RSS disagrees with Jaswant Singh's views on Jinnah
Eulogising the founder of Pakistan in his book "Jinnah -- India, Participation, Independence", Jaswant Singh has said Jinnah was "demonised" by India while it was actually India's first prime minister Jawaharlal Nehru's belief in a centralised polity that led to partition.india Updated: Aug 25, 2009 15:29 IST
The Rashtriya Swayamsevak Sangh (RSS) -- the ideological fountainhead of the Bharatiya Janata Party (BJP) -- on Monday said it did not agree with the views of senior BJP leader Jaswant Singh on his eulogy of Mohammad Ali Jinnah, founder of Pakistan.
Eulogising the founder of Pakistan in his book "Jinnah -- India, Participation, Independence", Jaswant Singh has said Jinnah was "demonised" by India while it was actually India's first prime minister Jawaharlal Nehru's belief in a centralised polity that led to partition.
"I have not read the book, but whatever reports have come in the media regarding the contents of the book ... we do not agree with it," RSS spokesperson Ram Madhav told IANS.
Asked if he would want the BJP leadership to take action against Jaswant Singh, Ram Madhav said: "It would be premature to make any comment on this issue as I have not read the book and Jaswant Singh has also categorically said in an interview that these are his personal views."
Speaking to CNN-IBN channel, Jaswant Singh, a former external affairs minister, said: "Nehru believed in a highly centralised polity.

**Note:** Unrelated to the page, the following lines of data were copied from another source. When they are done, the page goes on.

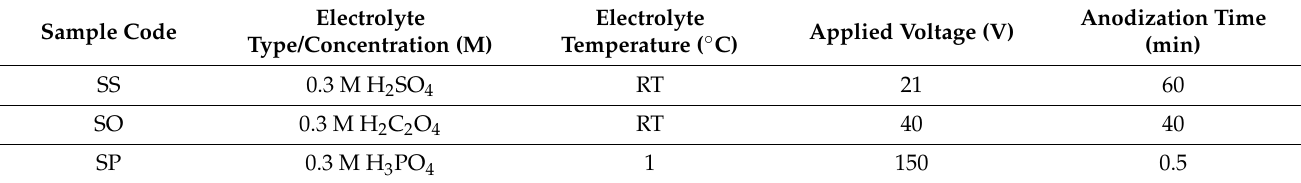
Table 1. The anodization experimental parameters used for the production of NP-AAO with different morphologies. Sample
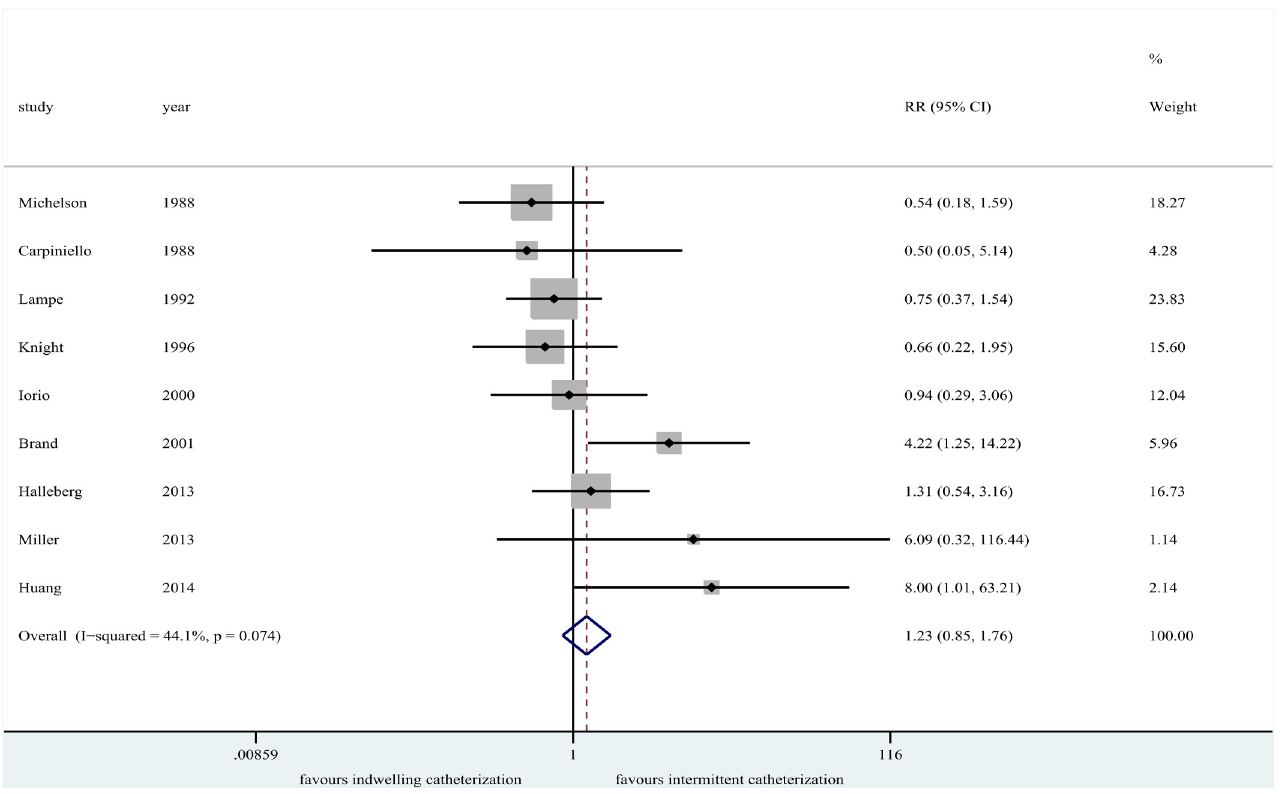
Fig 2. Forest plot for urinary tract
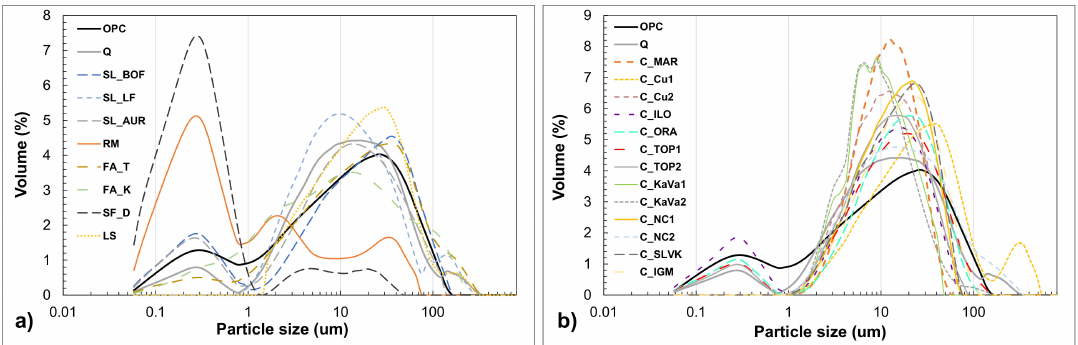
Figure 4. Particle size distribution of selected materials, OPC and quartz obtained by laser di ff raction after drying and grinding in a disc mill, ( a ) slags, iron silicate, red mud, fly ashes, silica fume and limestone ( b ) clay samples.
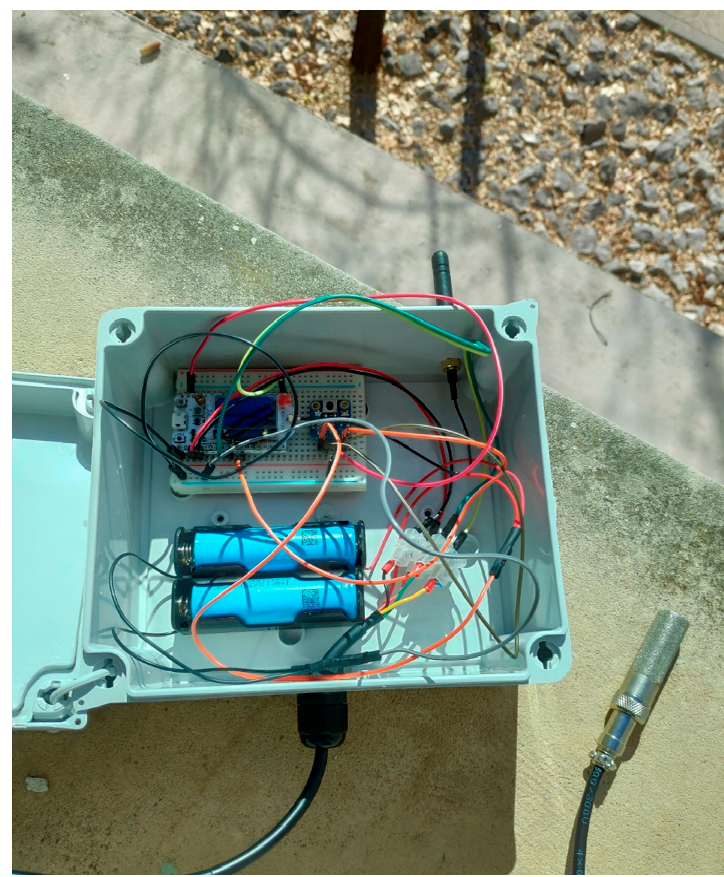
Figure 17. Monitor Node. Sensors 2019 , 19 , x FOR PEER REVIEW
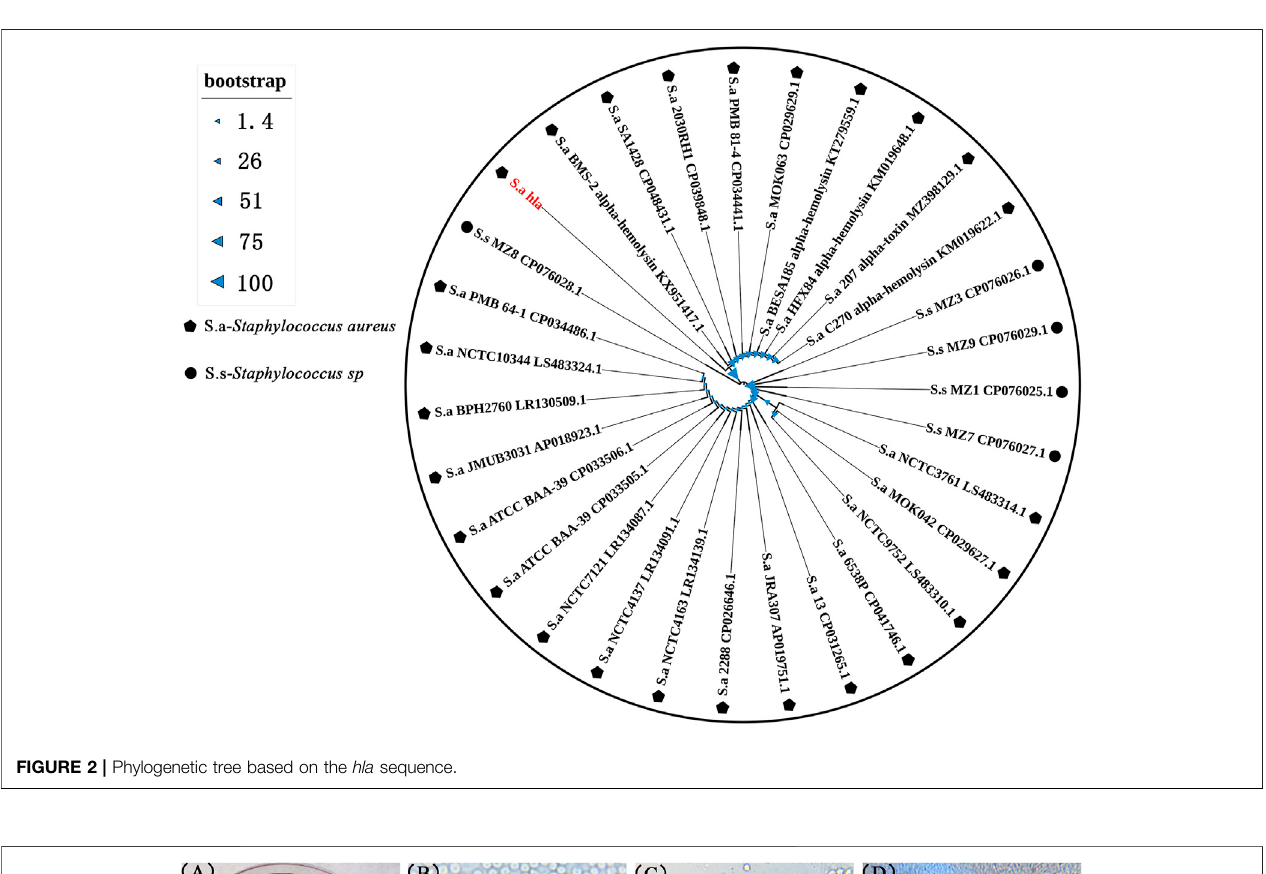
FIGURE 2 | Phylogenetic tree based on the hla sequence.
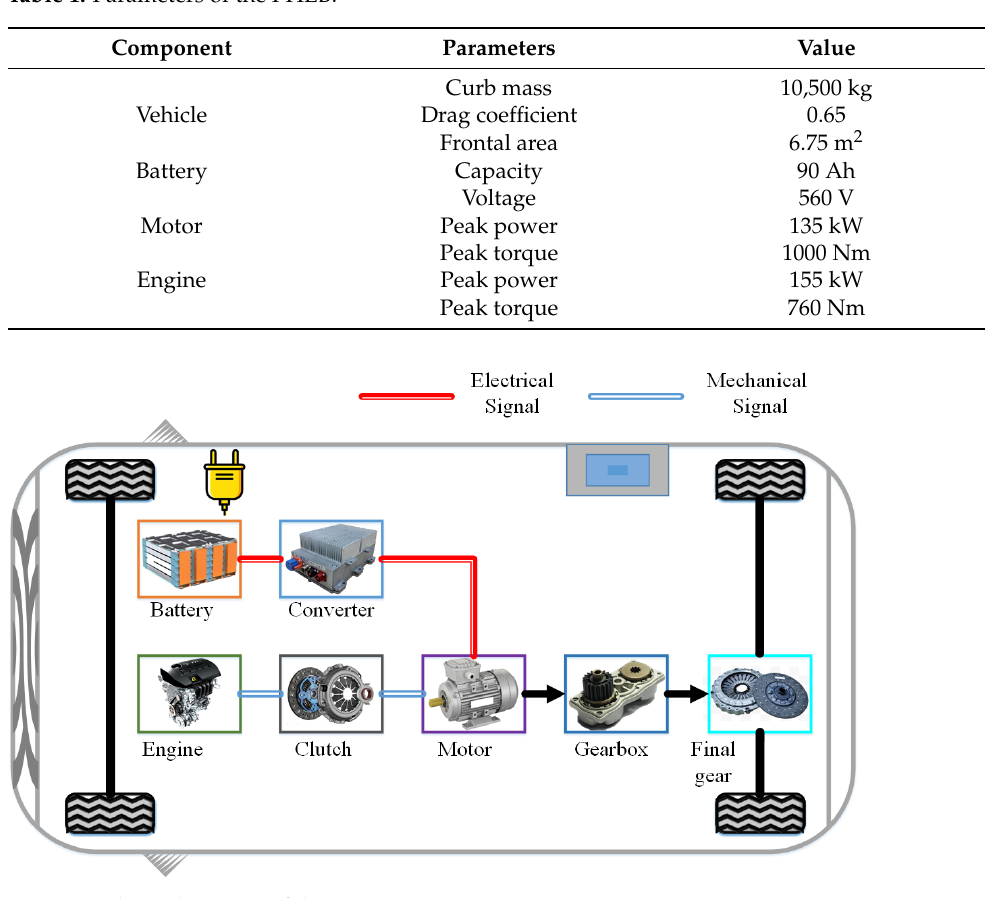
Figure 1. The architecture of the PHEB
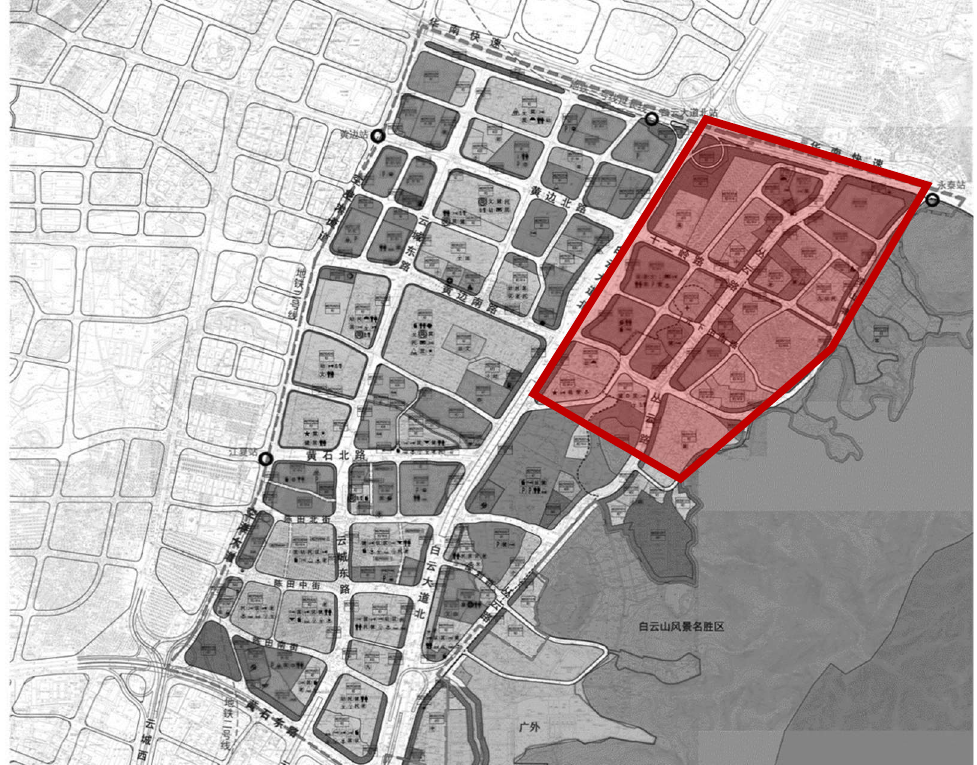
Figure 3. The location of the Yongtai community (Source: Adapted with permission from Ref. [67]. 2016, Guangzhou Municipal Planning and Natural Resources Bureau).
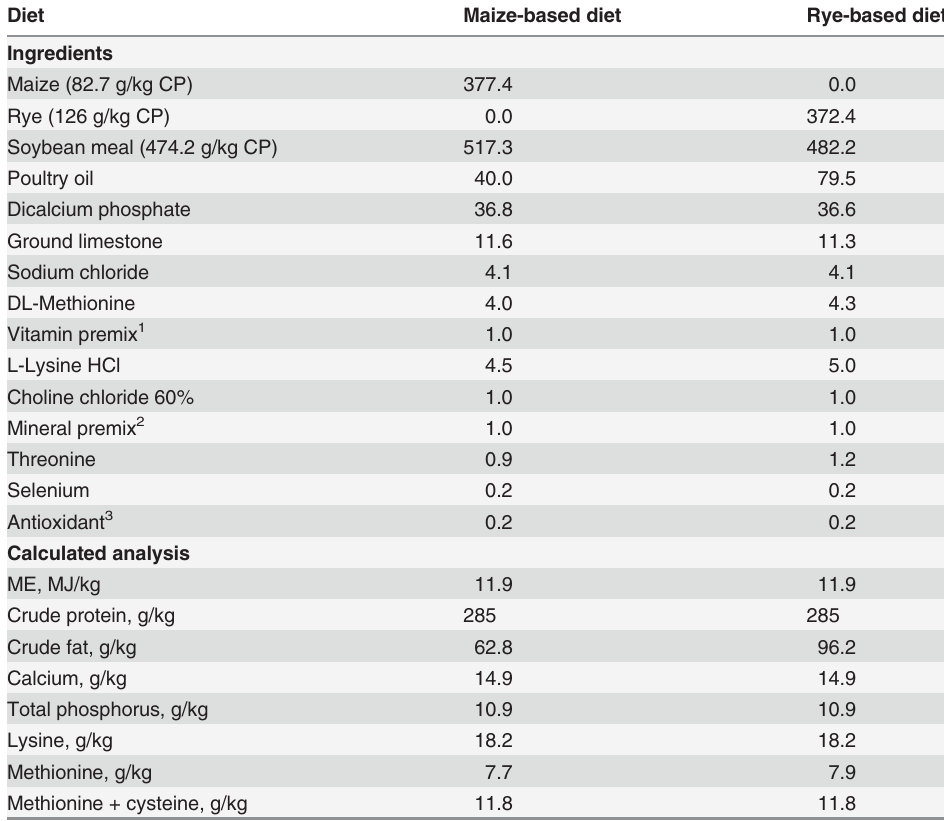
Table 1. Composition of the experimental diets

That's what he wanted India to be. Jinnah wanted a federal polity. That even Gandhi accepted. Nehru didn't. Consistently, he stood in the way of a federal India until 1947 when it became a partitioned India."
Jaswant Singh strongly contested the popular Indian view that Jinnah was the villain of the 1947 partition or the man principally responsible for it. Asked if he thought this view was wrong, Jaswant Singh said: "It is. It is not borne out of the facts... we need to correct it."
"I think we have misunderstood him because we needed to create a demon... We needed a demon because in the 20th century the most telling event in the subcontinent was the partition of the country," he said.